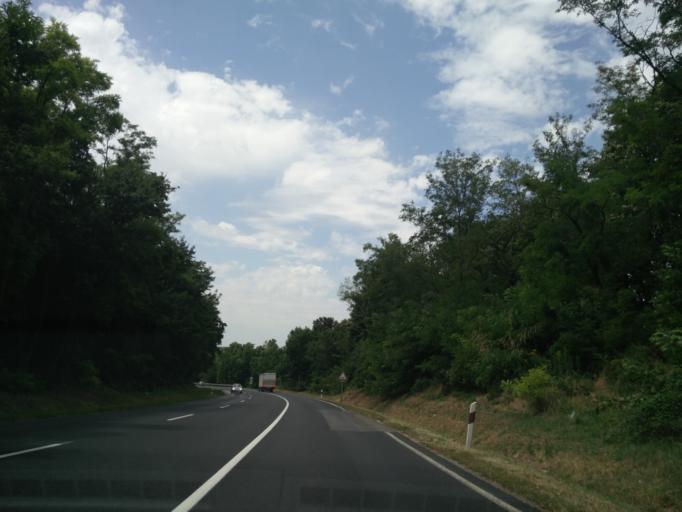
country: HU
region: Veszprem
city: Ajka
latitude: 47.1430
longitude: 17.5671
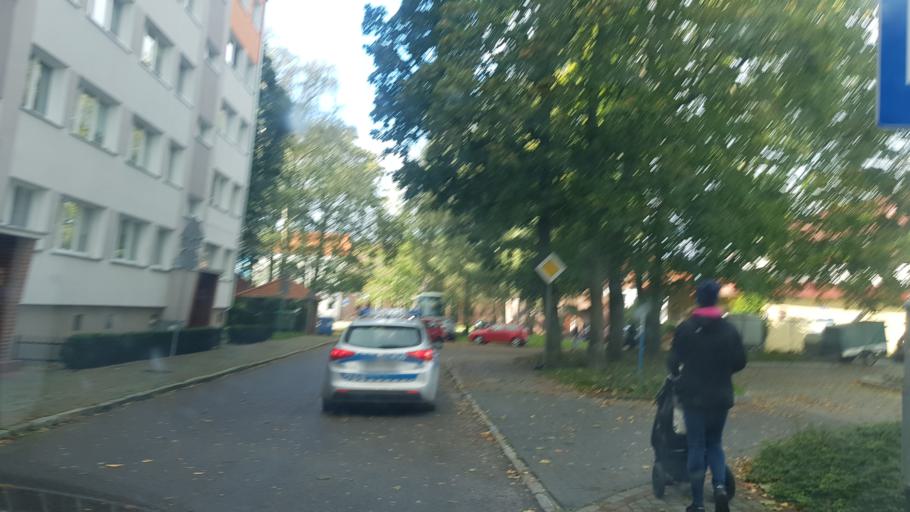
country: PL
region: West Pomeranian Voivodeship
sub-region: Powiat kolobrzeski
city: Kolobrzeg
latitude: 54.1926
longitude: 15.6634
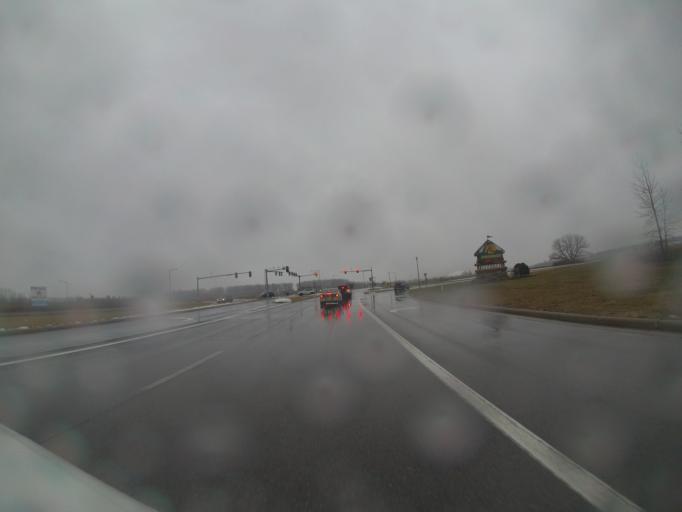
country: US
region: Ohio
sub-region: Wood County
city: Perrysburg
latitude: 41.5593
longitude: -83.5792
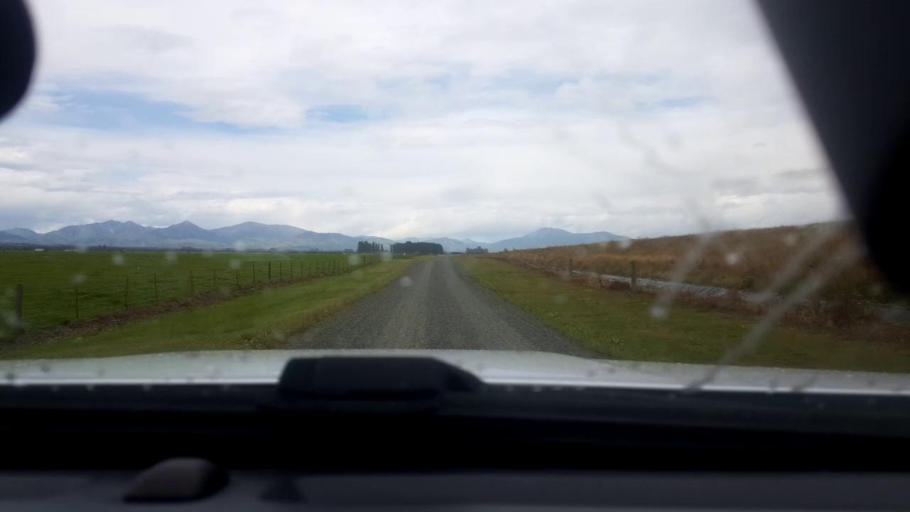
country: NZ
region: Canterbury
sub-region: Timaru District
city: Pleasant Point
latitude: -44.1190
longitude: 171.3597
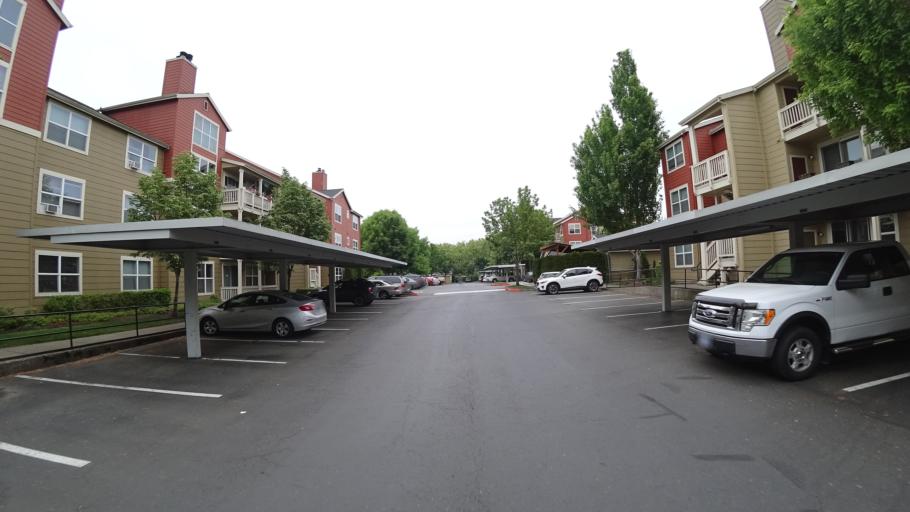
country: US
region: Oregon
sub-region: Washington County
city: Rockcreek
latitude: 45.5408
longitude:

* [Exercise]
Could you repeat every line of the items above word for word, leaving out the pictures?

* [Expected output]
country: HU
region: Veszprem
city: Ajka
latitude: 47.1430
longitude: 17.5671
country: PL
region: West Pomeranian Voivodeship
sub-region: Powiat kolobrzeski
city: Kolobrzeg
latitude: 54.1926
longitude: 15.6634
country: US
region: Ohio
sub-region: Wood County
city: Perrysburg
latitude: 41.5593
longitude: -83.5792
country: NZ
region: Canterbury
sub-region: Timaru District
city: Pleasant Point
latitude: -44.1190
longitude: 171.3597
country: US
region: Oregon
sub-region: Washington County
city: Rockcreek
latitude: 45.5408
longitude:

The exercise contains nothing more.